Brief →
In this exercise, every entry below is to be reproduced word for word.

Data items:
********

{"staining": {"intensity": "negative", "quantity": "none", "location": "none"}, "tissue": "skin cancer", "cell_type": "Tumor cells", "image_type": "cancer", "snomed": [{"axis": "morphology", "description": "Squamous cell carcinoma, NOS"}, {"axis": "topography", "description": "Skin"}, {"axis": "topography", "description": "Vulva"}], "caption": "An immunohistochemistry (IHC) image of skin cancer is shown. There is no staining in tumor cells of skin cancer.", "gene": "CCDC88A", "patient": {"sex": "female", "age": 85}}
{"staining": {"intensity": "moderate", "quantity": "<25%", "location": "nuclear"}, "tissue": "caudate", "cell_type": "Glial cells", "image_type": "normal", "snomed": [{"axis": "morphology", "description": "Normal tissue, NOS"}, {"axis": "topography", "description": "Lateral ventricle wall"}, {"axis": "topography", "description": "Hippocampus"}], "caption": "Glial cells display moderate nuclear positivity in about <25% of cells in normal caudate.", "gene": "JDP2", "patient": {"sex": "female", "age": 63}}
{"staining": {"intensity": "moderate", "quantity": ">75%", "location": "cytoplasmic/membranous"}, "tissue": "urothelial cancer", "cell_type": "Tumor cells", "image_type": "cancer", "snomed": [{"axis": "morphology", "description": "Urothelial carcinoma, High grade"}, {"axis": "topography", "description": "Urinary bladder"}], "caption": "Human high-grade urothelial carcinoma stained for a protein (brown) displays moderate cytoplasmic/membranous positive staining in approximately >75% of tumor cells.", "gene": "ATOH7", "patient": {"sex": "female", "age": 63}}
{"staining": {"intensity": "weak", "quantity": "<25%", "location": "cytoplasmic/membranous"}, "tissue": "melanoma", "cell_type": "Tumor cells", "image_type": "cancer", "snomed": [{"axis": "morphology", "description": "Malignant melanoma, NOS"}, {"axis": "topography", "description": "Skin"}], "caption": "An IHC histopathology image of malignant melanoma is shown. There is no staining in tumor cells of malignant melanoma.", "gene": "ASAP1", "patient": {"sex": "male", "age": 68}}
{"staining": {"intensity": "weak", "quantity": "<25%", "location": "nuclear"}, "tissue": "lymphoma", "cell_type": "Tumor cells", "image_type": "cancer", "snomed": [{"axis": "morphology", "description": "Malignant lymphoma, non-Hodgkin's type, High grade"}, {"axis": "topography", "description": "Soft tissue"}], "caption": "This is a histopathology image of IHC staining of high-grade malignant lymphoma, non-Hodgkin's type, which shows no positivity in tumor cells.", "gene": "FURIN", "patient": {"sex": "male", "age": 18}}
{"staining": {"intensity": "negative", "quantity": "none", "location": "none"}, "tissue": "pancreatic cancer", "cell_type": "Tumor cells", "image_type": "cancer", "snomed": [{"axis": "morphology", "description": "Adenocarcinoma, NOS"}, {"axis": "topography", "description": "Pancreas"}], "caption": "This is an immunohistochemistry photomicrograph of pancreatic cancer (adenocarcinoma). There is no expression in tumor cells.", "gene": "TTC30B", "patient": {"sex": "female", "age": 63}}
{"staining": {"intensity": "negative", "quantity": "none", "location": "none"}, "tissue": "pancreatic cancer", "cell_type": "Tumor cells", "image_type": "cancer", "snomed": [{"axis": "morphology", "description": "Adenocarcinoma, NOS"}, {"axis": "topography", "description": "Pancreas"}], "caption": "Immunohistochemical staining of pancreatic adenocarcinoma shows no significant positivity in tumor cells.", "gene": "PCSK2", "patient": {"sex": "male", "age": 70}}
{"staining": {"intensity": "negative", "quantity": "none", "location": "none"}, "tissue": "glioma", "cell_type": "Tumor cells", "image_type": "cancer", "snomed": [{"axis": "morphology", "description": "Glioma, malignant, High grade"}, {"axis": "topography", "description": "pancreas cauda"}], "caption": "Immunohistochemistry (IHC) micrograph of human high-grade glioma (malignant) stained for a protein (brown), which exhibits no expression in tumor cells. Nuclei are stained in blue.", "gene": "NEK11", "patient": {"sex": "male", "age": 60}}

********

Response to this exercise →
{"staining": {"intensity": "negative", "quantity": "none", "location": "none"}, "tissue": "skin cancer", "cell_type": "Tumor cells", "image_type": "cancer", "snomed": [{"axis": "morphology", "description": "Squamous cell carcinoma, NOS"}, {"axis": "topography", "description": "Skin"}, {"axis": "topography", "description": "Vulva"}], "caption": "An immunohistochemistry (IHC) image of skin cancer is shown. There is no staining in tumor cells of skin cancer.", "gene": "CCDC88A", "patient": {"sex": "female", "age": 85}}
{"staining": {"intensity": "moderate", "quantity": "<25%", "location": "nuclear"}, "tissue": "caudate", "cell_type": "Glial cells", "image_type": "normal", "snomed": [{"axis": "morphology", "description": "Normal tissue, NOS"}, {"axis": "topography", "description": "Lateral ventricle wall"}, {"axis": "topography", "description": "Hippocampus"}], "caption": "Glial cells display moderate nuclear positivity in about <25% of cells in normal caudate.", "gene": "JDP2", "patient": {"sex": "female", "age": 63}}
{"staining": {"intensity": "moderate", "quantity": ">75%", "location": "cytoplasmic/membranous"}, "tissue": "urothelial cancer", "cell_type": "Tumor cells", "image_type": "cancer", "snomed": [{"axis": "morphology", "description": "Urothelial carcinoma, High grade"}, {"axis": "topography", "description": "Urinary bladder"}], "caption": "Human high-grade urothelial carcinoma stained for a protein (brown) displays moderate cytoplasmic/membranous positive staining in approximately >75% of tumor cells.", "gene": "ATOH7", "patient": {"sex": "female", "age": 63}}
{"staining": {"intensity": "weak", "quantity": "<25%", "location": "cytoplasmic/membranous"}, "tissue": "melanoma", "cell_type": "Tumor cells", "image_type": "cancer", "snomed": [{"axis": "morphology", "description": "Malignant melanoma, NOS"}, {"axis": "topography", "description": "Skin"}], "caption": "An IHC histopathology image of malignant melanoma is shown. There is no staining in tumor cells of malignant melanoma.", "gene": "ASAP1", "patient": {"sex": "male", "age": 68}}
{"staining": {"intensity": "weak", "quantity": "<25%", "location": "nuclear"}, "tissue": "lymphoma", "cell_type": "Tumor cells", "image_type": "cancer", "snomed": [{"axis": "morphology", "description": "Malignant lymphoma, non-Hodgkin's type, High grade"}, {"axis": "topography", "description": "Soft tissue"}], "caption": "This is a histopathology image of IHC staining of high-grade malignant lymphoma, non-Hodgkin's type, which shows no positivity in tumor cells.", "gene": "FURIN", "patient": {"sex": "male", "age": 18}}
{"staining": {"intensity": "negative", "quantity": "none", "location": "none"}, "tissue": "pancreatic cancer", "cell_type": "Tumor cells", "image_type": "cancer", "snomed": [{"axis": "morphology", "description": "Adenocarcinoma, NOS"}, {"axis": "topography", "description": "Pancreas"}], "caption": "This is an immunohistochemistry photomicrograph of pancreatic cancer (adenocarcinoma). There is no expression in tumor cells.", "gene": "TTC30B", "patient": {"sex": "female", "age": 63}}
{"staining": {"intensity": "negative", "quantity": "none", "location": "none"}, "tissue": "pancreatic cancer", "cell_type": "Tumor cells", "image_type": "cancer", "snomed": [{"axis": "morphology", "description": "Adenocarcinoma, NOS"}, {"axis": "topography", "description": "Pancreas"}], "caption": "Immunohistochemical staining of pancreatic adenocarcinoma shows no significant positivity in tumor cells.", "gene": "PCSK2", "patient": {"sex": "male", "age": 70}}
{"staining": {"intensity": "negative", "quantity": "none", "location": "none"}, "tissue": "glioma", "cell_type": "Tumor cells", "image_type": "cancer", "snomed": [{"axis": "morphology", "description": "Glioma, malignant, High grade"}, {"axis": "topography", "description": "pancreas cauda"}], "caption": "Immunohistochemistry (IHC) micrograph of human high-grade glioma (malignant) stained for a protein (brown), which exhibits no expression in tumor cells. Nuclei are stained in blue.", "gene": "NEK11", "patient": {"sex": "male", "age": 60}}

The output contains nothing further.